BEGIN DATASET RECORDS

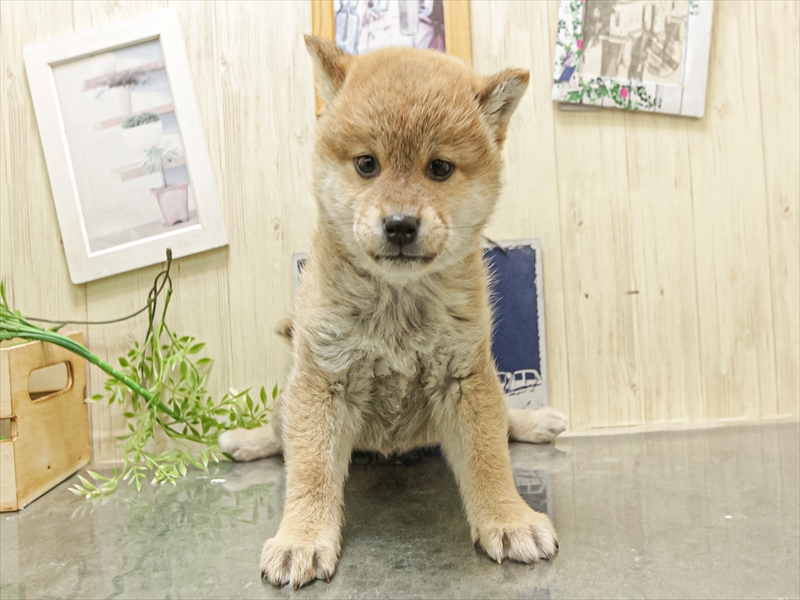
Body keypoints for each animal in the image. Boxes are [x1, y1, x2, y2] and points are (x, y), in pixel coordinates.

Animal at [219, 34, 568, 588]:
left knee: (505, 422)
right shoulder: (323, 380)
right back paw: (244, 441)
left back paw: (535, 421)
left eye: (439, 168)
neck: (397, 304)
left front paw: (509, 519)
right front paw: (301, 538)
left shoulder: (465, 377)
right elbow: (310, 469)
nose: (400, 224)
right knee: (280, 434)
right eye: (367, 164)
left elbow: (488, 456)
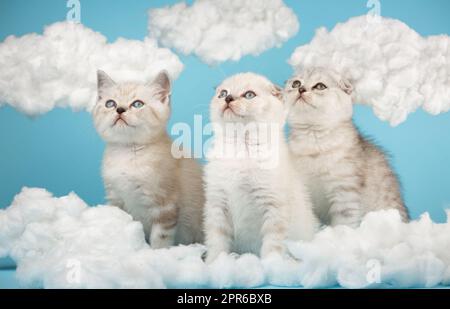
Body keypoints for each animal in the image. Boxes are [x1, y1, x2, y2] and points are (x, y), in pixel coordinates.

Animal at [92, 70, 204, 248]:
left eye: (137, 104)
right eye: (110, 104)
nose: (120, 109)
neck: (128, 153)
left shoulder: (165, 205)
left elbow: (160, 239)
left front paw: (156, 253)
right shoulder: (115, 198)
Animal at [202, 73, 318, 262]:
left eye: (249, 95)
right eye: (223, 93)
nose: (228, 98)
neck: (241, 147)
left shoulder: (274, 206)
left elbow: (272, 243)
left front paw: (270, 264)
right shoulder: (218, 204)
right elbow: (217, 240)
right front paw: (215, 262)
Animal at [286, 67, 410, 226]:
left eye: (320, 86)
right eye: (295, 83)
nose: (301, 89)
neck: (313, 140)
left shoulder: (345, 192)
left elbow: (344, 222)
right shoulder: (303, 189)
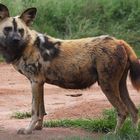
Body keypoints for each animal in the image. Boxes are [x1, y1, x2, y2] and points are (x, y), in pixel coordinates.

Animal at [0, 3, 140, 135]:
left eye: (20, 30)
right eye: (7, 29)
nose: (16, 40)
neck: (27, 45)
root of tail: (119, 41)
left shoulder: (35, 82)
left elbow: (34, 111)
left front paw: (28, 130)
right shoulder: (39, 83)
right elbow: (41, 110)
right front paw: (38, 127)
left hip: (107, 85)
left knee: (123, 110)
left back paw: (115, 134)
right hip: (119, 85)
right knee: (133, 110)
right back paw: (133, 133)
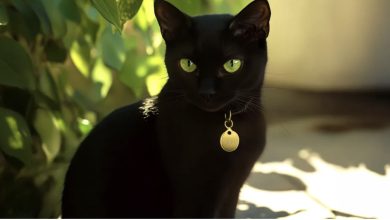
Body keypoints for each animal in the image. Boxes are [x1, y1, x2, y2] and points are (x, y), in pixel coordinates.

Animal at [62, 0, 272, 217]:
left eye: (232, 64)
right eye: (188, 64)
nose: (207, 93)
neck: (226, 125)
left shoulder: (232, 191)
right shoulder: (194, 196)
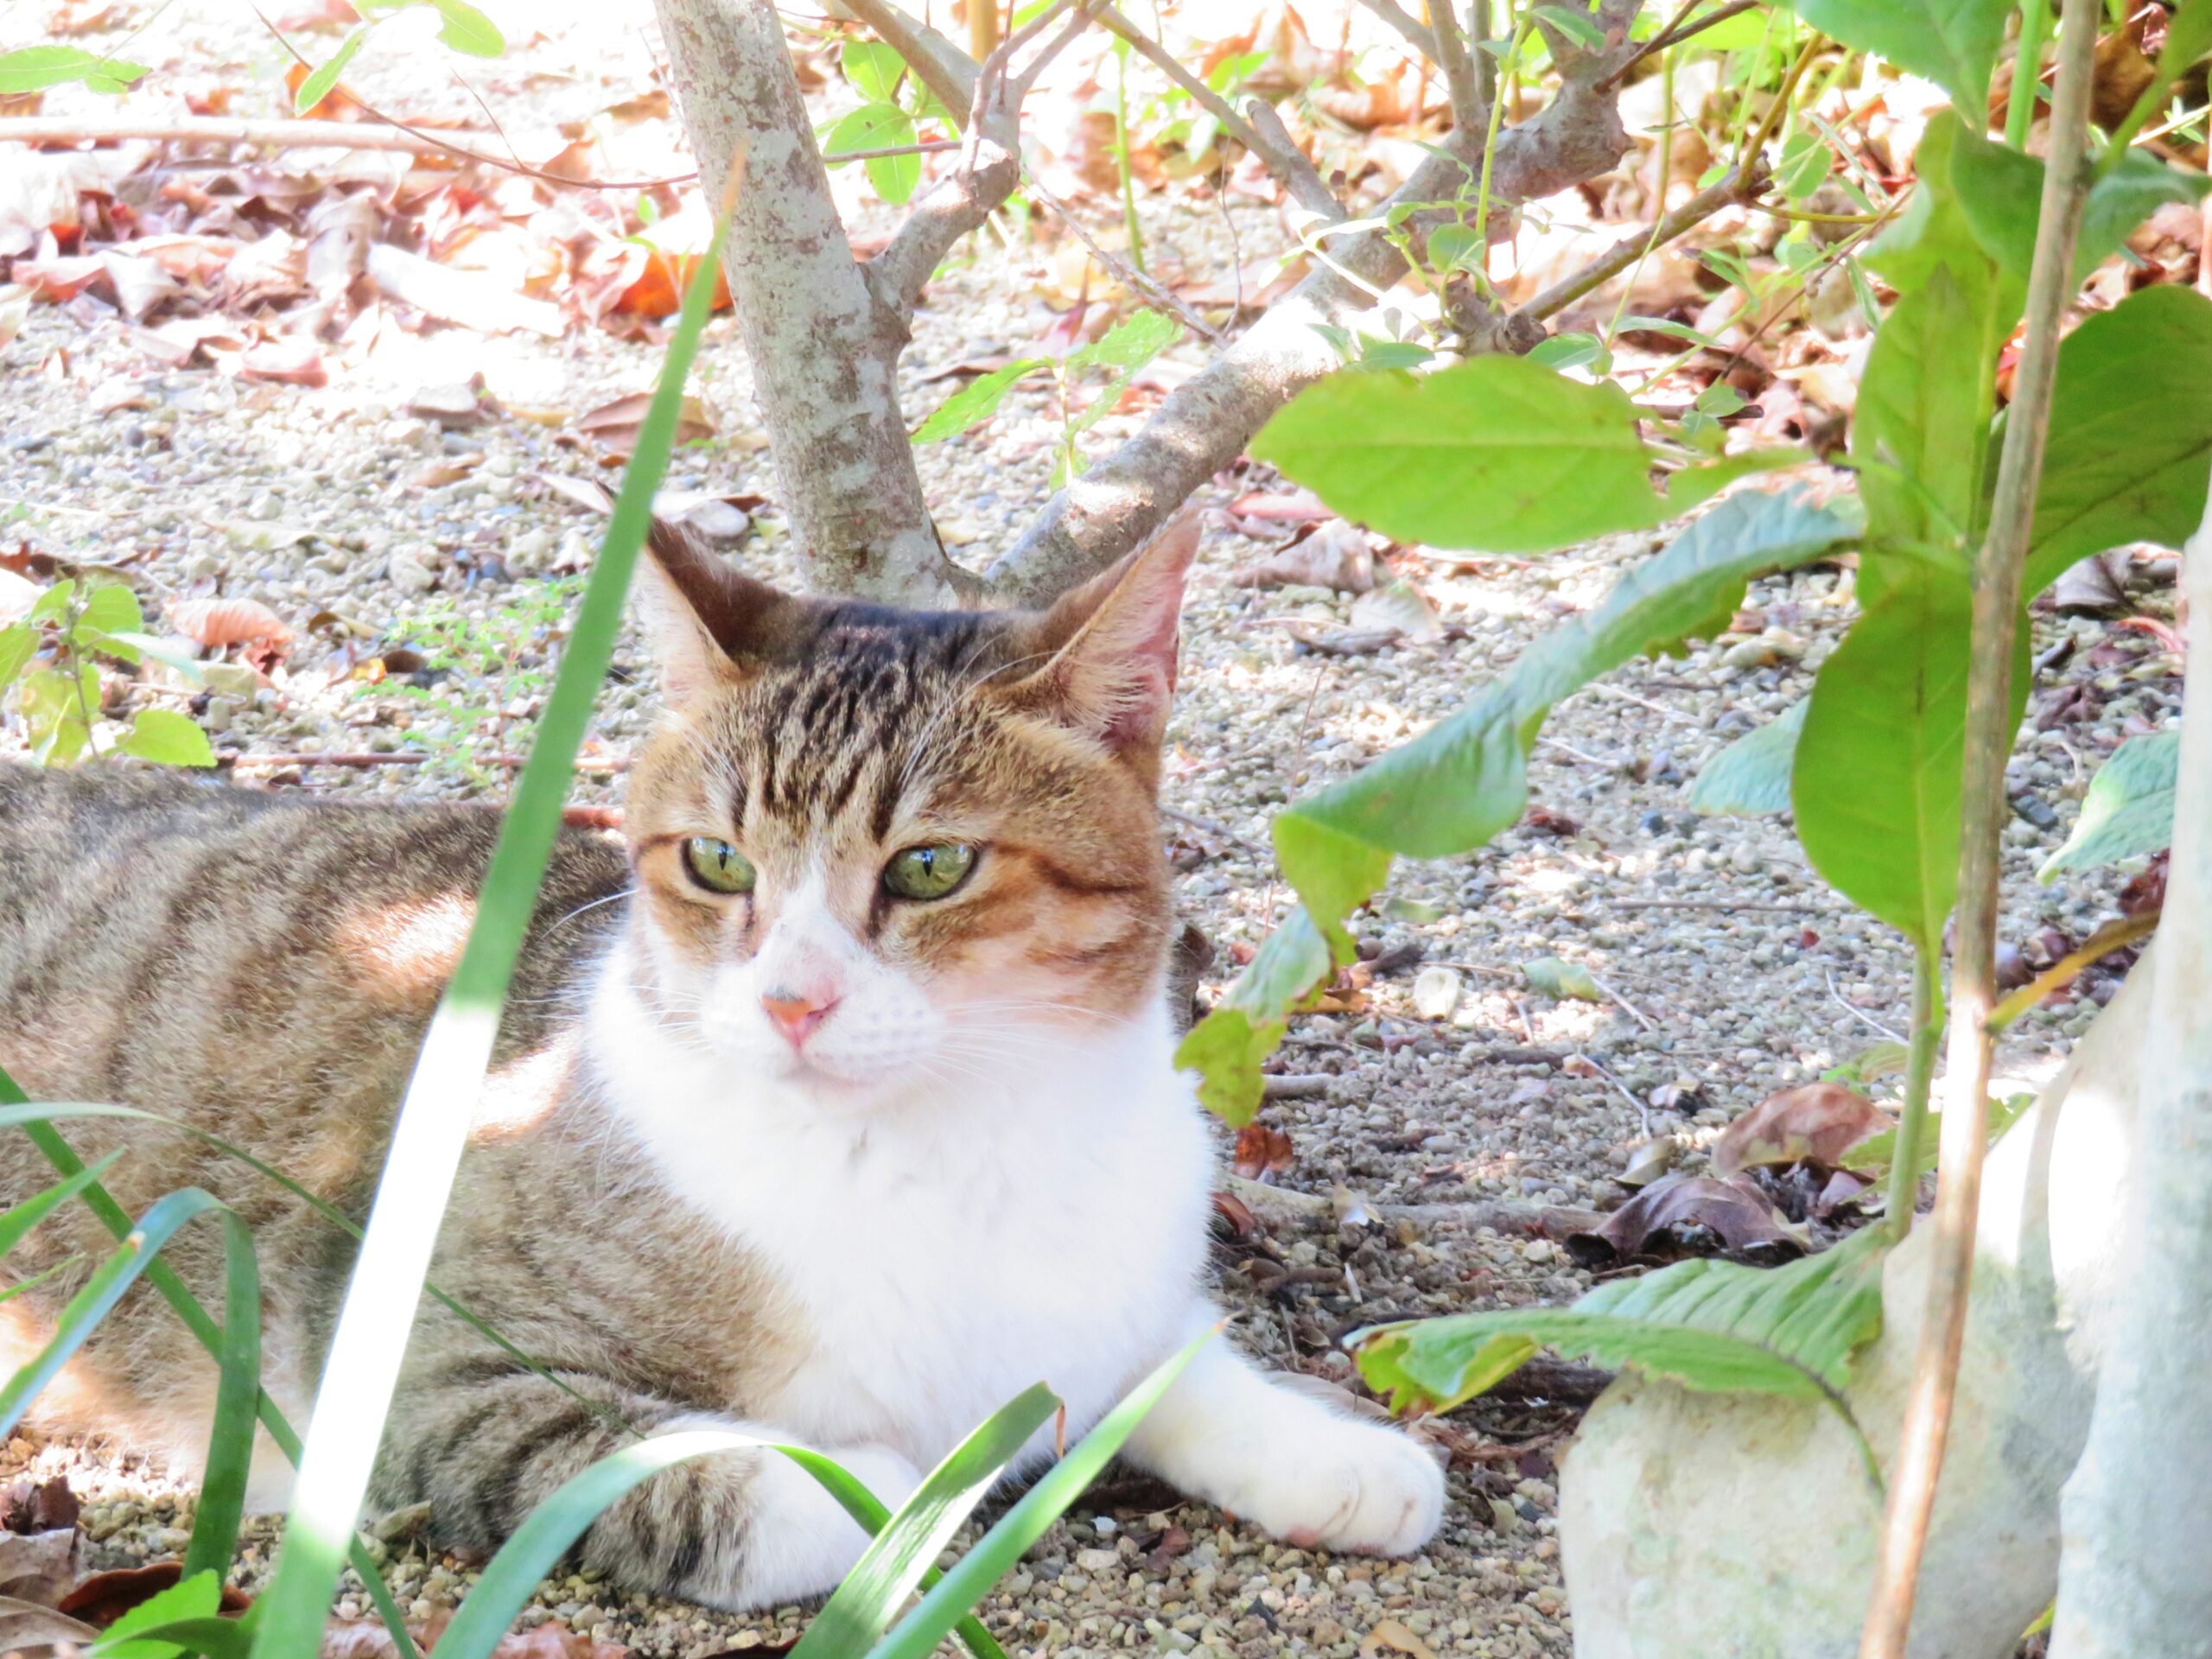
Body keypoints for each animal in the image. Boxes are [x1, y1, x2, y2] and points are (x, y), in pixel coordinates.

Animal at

END DATASET RECORDS

- [YOUR TASK]: Copy word for word only the lines above from the one with "left front paw: (28, 130)" through the one with "right shoulder: (194, 196)". Leave pictures out.

- [EXPECTED OUTPUT]:
left front paw: (28, 130)
right shoulder: (39, 83)
right elbow: (41, 110)
right front paw: (38, 127)
left hip: (107, 85)
left knee: (123, 110)
left back paw: (115, 134)
right hip: (119, 85)
right knee: (133, 110)
right back paw: (133, 133)
Body keypoints for each animal in the image. Boxes are [x1, y1, x2, y2] and points are (x, y), in pixel coordinates.

Animal at [62, 0, 272, 217]:
left eye: (232, 64)
right eye: (188, 64)
nose: (207, 93)
neck: (226, 125)
left shoulder: (232, 191)
right shoulder: (194, 196)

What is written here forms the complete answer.